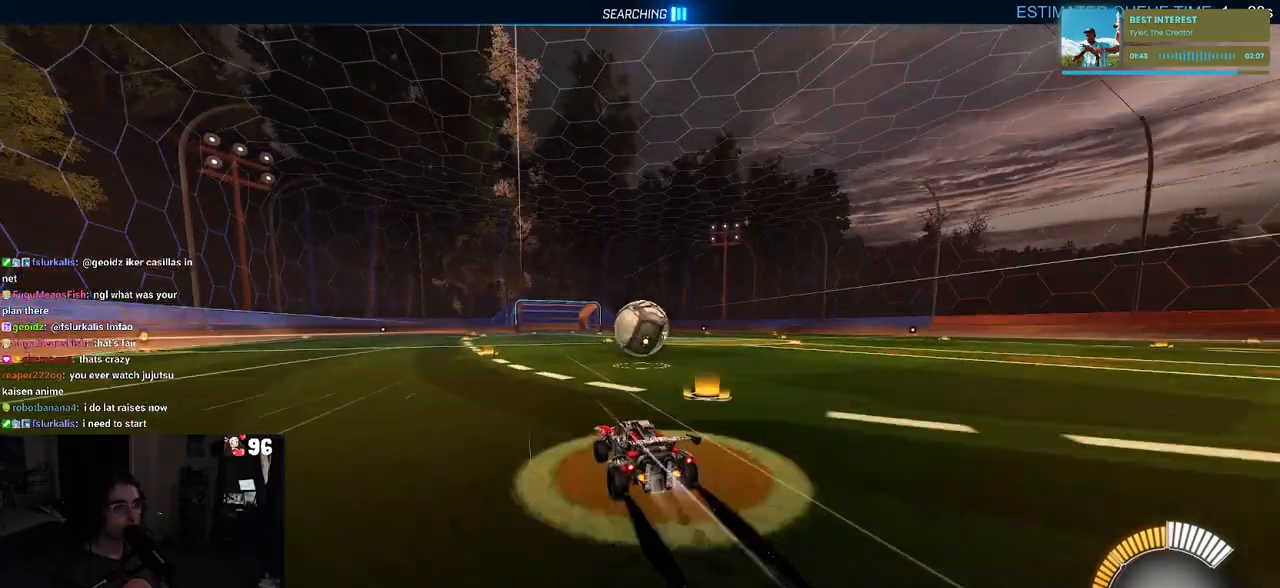
{"buttons": ["CROSS", "L1", "R1", "R2"], "left_stick": "down-right", "right_stick": "center", "events": [[17, "left_stick", "down-right"], [100, "CROSS", "down"], [100, "left_stick", "down"], [233, "left_stick", "center"], [250, "CROSS", "up"], [367, "CROSS", "down"], [367, "left_stick", "down-right"], [450, "L1", "down"]]}
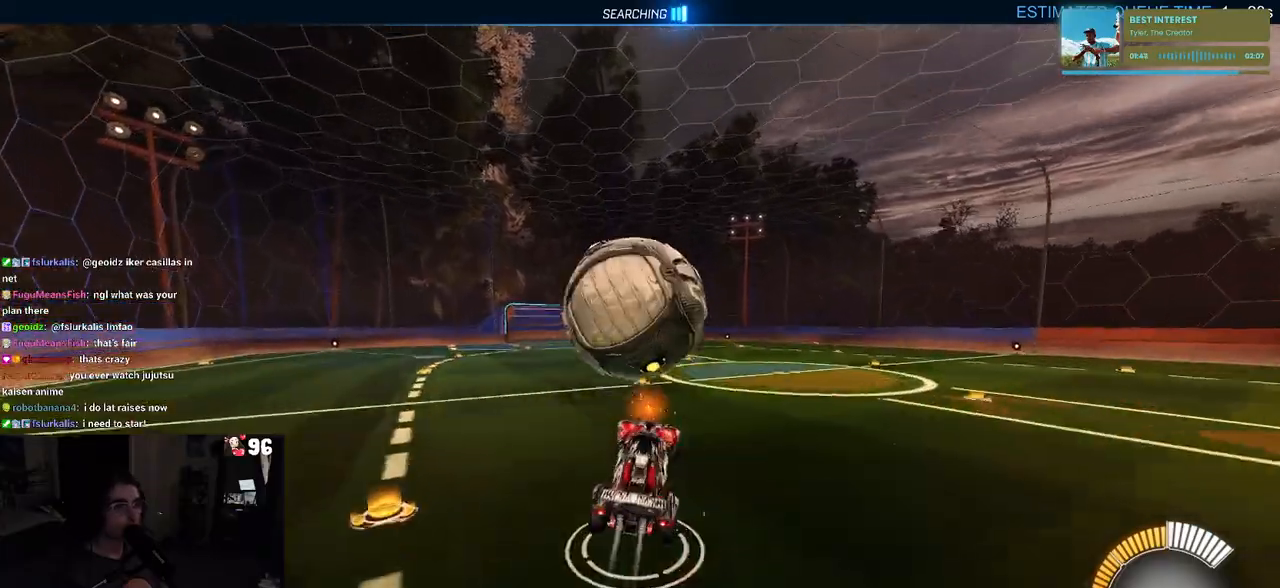
{"buttons": ["L1", "R1", "R2"], "left_stick": "left", "right_stick": "center", "events": [[50, "CROSS", "up"], [117, "left_stick", "left"], [317, "left_stick", "up-left"], [350, "TRIANGLE", "down"], [483, "left_stick", "left"], [500, "TRIANGLE", "up"]]}
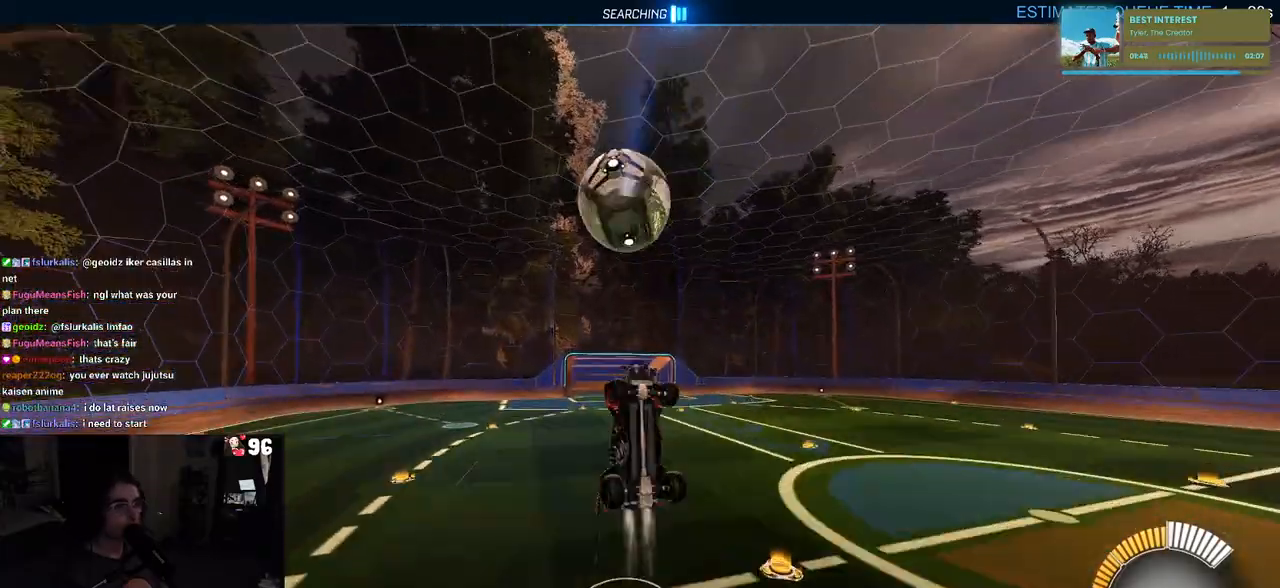
{"buttons": ["L1", "R1", "R2"], "left_stick": "left", "right_stick": "center", "events": []}
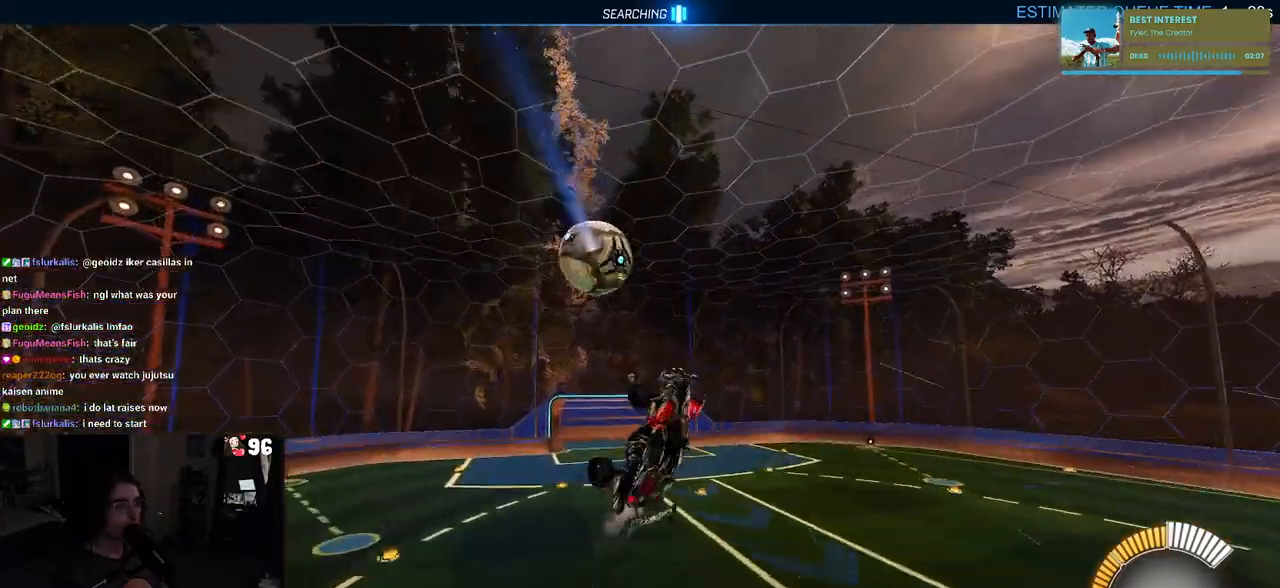
{"buttons": ["R2"], "left_stick": "right", "right_stick": "center", "events": [[67, "left_stick", "down-left"], [100, "L1", "up"], [117, "R1", "up"], [400, "left_stick", "center"], [500, "left_stick", "right"]]}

### ACTIVITY
Copy each line above that contains the word "CROSS".

### WRITTEN ANSWER
{"buttons": ["CROSS", "L1", "R1", "R2"], "left_stick": "down-right", "right_stick": "center", "events": [[17, "left_stick", "down-right"], [100, "CROSS", "down"], [100, "left_stick", "down"], [233, "left_stick", "center"], [250, "CROSS", "up"], [367, "CROSS", "down"], [367, "left_stick", "down-right"], [450, "L1", "down"]]}
{"buttons": ["L1", "R1", "R2"], "left_stick": "left", "right_stick": "center", "events": [[50, "CROSS", "up"], [117, "left_stick", "left"], [317, "left_stick", "up-left"], [350, "TRIANGLE", "down"], [483, "left_stick", "left"], [500, "TRIANGLE", "up"]]}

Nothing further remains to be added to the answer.